What you are asked to do
Go through the entries below and pick out every line with "fees".

Saved data entries
* * *

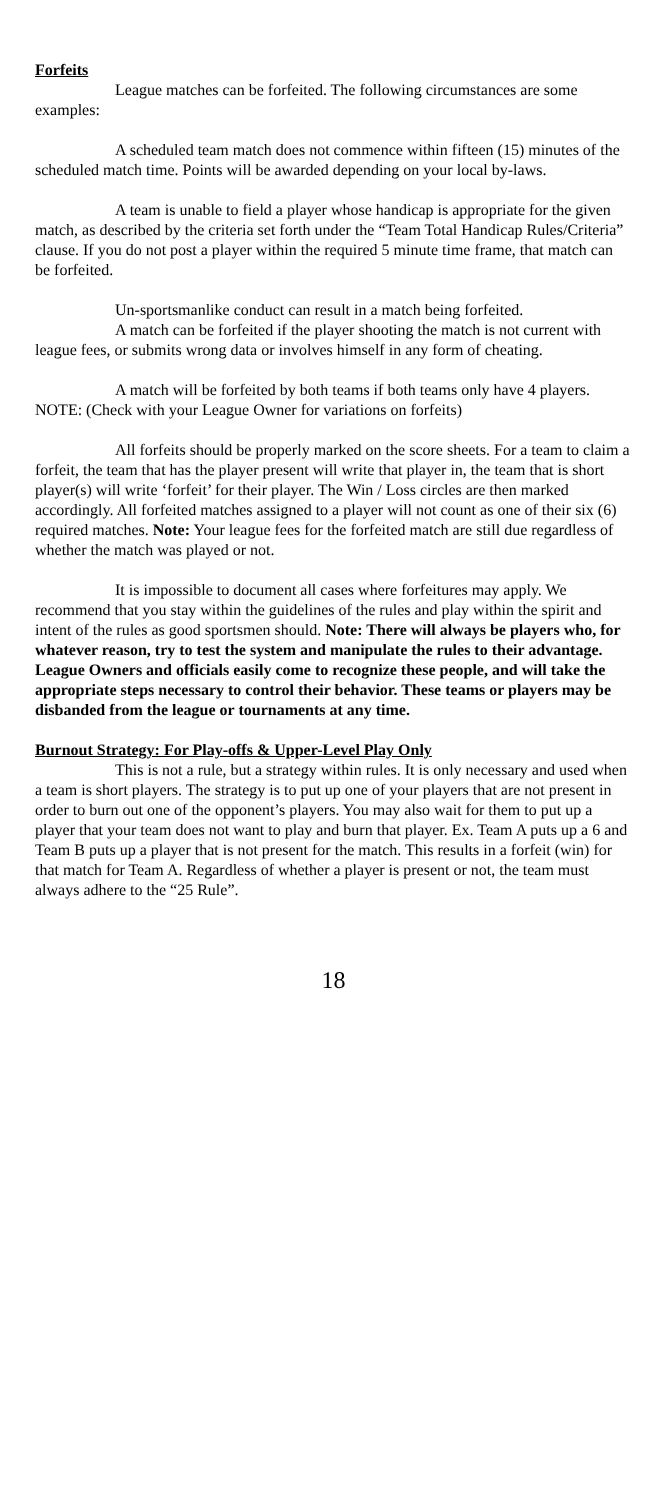Forfeits
League matches can be forfeited. The following circumstances are some examples:
A scheduled team match does not commence within fifteen (15) minutes of the scheduled match time. Points will be awarded depending on your local by-laws.
A team is unable to field a player whose handicap is appropriate for the given match, as described by the criteria set forth under the “Team Total Handicap Rules/Criteria” clause. If you do not post a player within the required 5 minute time frame, that match can be forfeited.
Un-sportsmanlike conduct can result in a match being forfeited.
A match can be forfeited if the player shooting the match is not current with league fees, or submits wrong data or involves himself in any form of cheating.
A match will be forfeited by both teams if both teams only have 4 players. NOTE: (Check with your League Owner for variations on forfeits)
All forfeits should be properly marked on the score sheets. For a team to claim a forfeit, the team that has the player present will write that player in, the team that is short player(s) will write ‘forfeit’ for their player. The Win / Loss circles are then marked accordingly. All forfeited matches assigned to a player will not count as one of their six (6) required matches. Note: Your league fees for the forfeited match are still due regardless of whether the match was played or not.
It is impossible to document all cases where forfeitures may apply. We recommend that you stay within the guidelines of the rules and play within the spirit and intent of the rules as good sportsmen should. Note: There will always be players who, for whatever reason, try to test the system and manipulate the rules to their advantage. League Owners and officials easily come to recognize these people, and will take the appropriate steps necessary to control their behavior. These teams or players may be disbanded from the league or tournaments at any time.
Burnout Strategy: For Play-offs & Upper-Level Play Only
This is not a rule, but a strategy within rules. It is only necessary and used when a team is short players. The strategy is to put up one of your players that are not present in order to burn out one of the opponent’s players. You may also wait for them to put up a player that your team does not want to play and burn that player. Ex. Team A puts up a 6 and Team B puts up a player that is not present for the match. This results in a forfeit (win) for that match for Team A. Regardless of whether a player is present or not, the team must always adhere to the “25 Rule”.
18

* * *

Task answer
A match can be forfeited if the player shooting the match is not current with league fees, or submits wrong data or involves himself in any form of cheating.
All forfeits should be properly marked on the score sheets. For a team to claim a forfeit, the team that has the player present will write that player in, the team that is short player(s) will write ‘forfeit’ for their player. The Win / Loss circles are then marked accordingly. All forfeited matches assigned to a player will not count as one of their six (6) required matches. Note: Your league fees for the forfeited match are still due regardless of whether the match was played or not.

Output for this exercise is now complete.